In that respect, I think the WBC has been successful. Even if interest isn't especially high in the United States, other countries that have hosted games during this year's classic have had huge, enthusiastic crowds filling the stands to support their home teams. For many, the WBC is the ultimate tournament of athletic patriotism, and a chance to earn international bragging rights.

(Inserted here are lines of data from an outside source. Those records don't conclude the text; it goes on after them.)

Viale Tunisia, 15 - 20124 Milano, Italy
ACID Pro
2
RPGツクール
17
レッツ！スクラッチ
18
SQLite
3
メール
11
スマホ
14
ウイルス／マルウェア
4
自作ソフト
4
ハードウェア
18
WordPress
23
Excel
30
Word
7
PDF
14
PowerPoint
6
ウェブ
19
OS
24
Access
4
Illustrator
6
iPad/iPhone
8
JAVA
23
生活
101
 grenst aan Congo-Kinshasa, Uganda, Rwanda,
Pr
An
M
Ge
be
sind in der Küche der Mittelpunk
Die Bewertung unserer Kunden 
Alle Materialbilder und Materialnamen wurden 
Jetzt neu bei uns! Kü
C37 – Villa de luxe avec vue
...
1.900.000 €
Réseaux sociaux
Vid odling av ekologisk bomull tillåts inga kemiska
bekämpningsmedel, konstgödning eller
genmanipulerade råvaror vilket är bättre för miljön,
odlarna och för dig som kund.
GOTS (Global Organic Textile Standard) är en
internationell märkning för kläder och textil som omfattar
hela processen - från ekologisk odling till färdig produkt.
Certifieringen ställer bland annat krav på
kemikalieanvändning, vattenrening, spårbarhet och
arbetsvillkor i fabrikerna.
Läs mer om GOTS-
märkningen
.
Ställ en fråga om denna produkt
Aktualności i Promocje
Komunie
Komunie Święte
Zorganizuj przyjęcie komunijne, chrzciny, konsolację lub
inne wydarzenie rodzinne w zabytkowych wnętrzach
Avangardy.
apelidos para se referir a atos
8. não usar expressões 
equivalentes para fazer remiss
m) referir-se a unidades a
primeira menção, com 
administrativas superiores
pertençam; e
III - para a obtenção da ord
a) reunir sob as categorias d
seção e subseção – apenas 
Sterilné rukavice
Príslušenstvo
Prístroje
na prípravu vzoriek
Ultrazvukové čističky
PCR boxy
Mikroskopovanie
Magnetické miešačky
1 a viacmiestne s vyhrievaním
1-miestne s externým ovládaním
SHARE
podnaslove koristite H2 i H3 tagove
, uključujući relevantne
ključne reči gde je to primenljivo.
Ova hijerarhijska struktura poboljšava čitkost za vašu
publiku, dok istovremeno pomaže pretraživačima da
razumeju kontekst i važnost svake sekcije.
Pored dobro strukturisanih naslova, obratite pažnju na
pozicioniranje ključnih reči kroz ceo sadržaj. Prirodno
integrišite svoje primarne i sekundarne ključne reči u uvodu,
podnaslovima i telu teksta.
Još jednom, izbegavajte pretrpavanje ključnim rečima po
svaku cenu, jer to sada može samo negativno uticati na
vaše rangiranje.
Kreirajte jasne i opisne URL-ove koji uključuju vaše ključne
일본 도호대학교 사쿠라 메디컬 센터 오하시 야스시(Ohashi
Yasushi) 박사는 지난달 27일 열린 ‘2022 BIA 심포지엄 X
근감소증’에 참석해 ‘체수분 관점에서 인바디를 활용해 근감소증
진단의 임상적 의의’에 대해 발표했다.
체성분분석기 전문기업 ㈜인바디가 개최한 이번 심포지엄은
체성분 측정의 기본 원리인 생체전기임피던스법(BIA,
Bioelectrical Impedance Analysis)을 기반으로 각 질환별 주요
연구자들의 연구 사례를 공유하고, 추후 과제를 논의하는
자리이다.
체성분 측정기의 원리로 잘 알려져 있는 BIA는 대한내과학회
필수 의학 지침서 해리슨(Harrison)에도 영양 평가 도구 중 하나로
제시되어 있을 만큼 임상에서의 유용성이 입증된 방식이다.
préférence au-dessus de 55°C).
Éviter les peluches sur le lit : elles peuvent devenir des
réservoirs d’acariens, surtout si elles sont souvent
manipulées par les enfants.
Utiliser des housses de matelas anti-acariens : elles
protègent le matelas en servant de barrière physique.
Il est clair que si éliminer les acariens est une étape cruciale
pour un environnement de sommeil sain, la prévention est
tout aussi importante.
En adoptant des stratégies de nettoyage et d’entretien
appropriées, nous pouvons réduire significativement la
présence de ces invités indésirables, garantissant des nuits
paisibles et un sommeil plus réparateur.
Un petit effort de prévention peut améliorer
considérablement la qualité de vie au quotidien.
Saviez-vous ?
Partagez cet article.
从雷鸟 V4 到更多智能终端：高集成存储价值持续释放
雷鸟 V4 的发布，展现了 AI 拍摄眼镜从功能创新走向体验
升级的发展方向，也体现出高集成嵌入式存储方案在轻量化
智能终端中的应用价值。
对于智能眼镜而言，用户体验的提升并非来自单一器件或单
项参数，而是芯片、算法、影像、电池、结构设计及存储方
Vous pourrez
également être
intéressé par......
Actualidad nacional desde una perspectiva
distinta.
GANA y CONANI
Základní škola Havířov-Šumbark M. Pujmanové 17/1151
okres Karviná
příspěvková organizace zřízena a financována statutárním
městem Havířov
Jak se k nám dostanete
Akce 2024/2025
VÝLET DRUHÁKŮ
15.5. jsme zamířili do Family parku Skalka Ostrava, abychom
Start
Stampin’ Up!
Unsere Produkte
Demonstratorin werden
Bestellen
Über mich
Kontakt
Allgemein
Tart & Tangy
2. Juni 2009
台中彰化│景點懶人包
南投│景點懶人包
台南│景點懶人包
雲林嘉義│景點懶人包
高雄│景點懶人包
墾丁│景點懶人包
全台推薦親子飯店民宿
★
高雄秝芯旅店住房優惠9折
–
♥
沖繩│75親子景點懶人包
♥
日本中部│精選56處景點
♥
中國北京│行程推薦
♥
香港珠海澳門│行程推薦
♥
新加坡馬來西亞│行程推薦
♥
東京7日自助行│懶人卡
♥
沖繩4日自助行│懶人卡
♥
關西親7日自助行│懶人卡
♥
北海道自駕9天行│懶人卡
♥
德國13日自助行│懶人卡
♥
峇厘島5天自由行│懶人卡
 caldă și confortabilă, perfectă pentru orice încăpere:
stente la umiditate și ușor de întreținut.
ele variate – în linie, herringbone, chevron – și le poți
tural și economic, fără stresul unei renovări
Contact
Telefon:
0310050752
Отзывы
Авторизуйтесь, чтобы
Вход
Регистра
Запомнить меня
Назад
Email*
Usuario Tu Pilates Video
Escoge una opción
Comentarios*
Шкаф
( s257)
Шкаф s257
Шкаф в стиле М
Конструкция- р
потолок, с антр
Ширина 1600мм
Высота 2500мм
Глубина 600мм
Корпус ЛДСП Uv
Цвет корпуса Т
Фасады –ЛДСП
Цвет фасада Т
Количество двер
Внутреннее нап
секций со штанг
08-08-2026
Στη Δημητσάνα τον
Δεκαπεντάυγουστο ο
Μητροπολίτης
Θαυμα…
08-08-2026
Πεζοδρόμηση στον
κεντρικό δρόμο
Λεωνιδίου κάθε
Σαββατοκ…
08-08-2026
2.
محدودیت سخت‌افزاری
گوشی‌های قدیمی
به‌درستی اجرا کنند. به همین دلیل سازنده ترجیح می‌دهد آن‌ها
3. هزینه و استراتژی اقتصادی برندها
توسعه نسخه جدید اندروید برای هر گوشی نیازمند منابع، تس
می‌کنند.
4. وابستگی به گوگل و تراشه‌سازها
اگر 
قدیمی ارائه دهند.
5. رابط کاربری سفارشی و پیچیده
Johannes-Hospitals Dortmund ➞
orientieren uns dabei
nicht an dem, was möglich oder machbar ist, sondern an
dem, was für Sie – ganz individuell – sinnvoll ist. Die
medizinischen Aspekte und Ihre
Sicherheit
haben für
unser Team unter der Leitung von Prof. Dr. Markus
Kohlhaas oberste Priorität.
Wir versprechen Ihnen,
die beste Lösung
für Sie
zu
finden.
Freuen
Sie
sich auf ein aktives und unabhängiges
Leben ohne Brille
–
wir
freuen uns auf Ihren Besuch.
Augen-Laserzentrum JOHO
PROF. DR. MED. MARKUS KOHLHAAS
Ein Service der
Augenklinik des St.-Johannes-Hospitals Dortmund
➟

Although I'm in favor of the WBC continuing, there's no doubt there are a few problems with the event. The biggest concern, of course, is the timing of the tournament. It takes place at the beginning of March, which puts active major league players -- pitchers especially -- in a difficult position. That's the time of year when they're supposed to be returning from their winter break, gradually getting themselves back into top form during the course of a month. But those who play in the WBC aren't able to carefully work themselves back up in small increments. Instead, they're essentially being thrown right into the fire, asked to be in competitive, full-go mode almost immediately.
Even though the WBC has put safety measures in place, including pitch limits, many major league players have understandably decided that they don't want to take the risk of upsetting their usual spring routine. Many of the biggest stars in MLB have turned down invitations to the WBC, which dampens the star power that tournament organizers had hoped to have.
The Orioles have had issues with the WBC the two previous times it was held. During the inaugural WBC in 2006, four-fifths of the Orioles' regular rotation -- Erik Bedard, Rodrigo Lopez, Daniel Cabrera and Bruce Chen -- left the team in spring to represent their respective countries in the WBC, which threw the Orioles' spring training plan out of whack. All but Bedard ended up having terrible seasons.
In 2009, O's ace Jeremy Guthrie pitched in the WBC and got knocked around, then had his worst season as an Oriole. There's no evidence in either case that these pitchers struggled because of their WBC participation, but their altered spring schedule certainly could have been a factor. This year, reliever Pedro Strop is the only O's pitcher taking part in the WBC; it'll be worth keeping an eye on his performance during the course of the season.
All in all, I'm a fan of the World Baseball Classic, which lets people all over the world share in the excitement of baseball. But until the WBC can cut down on the perceived health risks to players, it will always have its share of critics.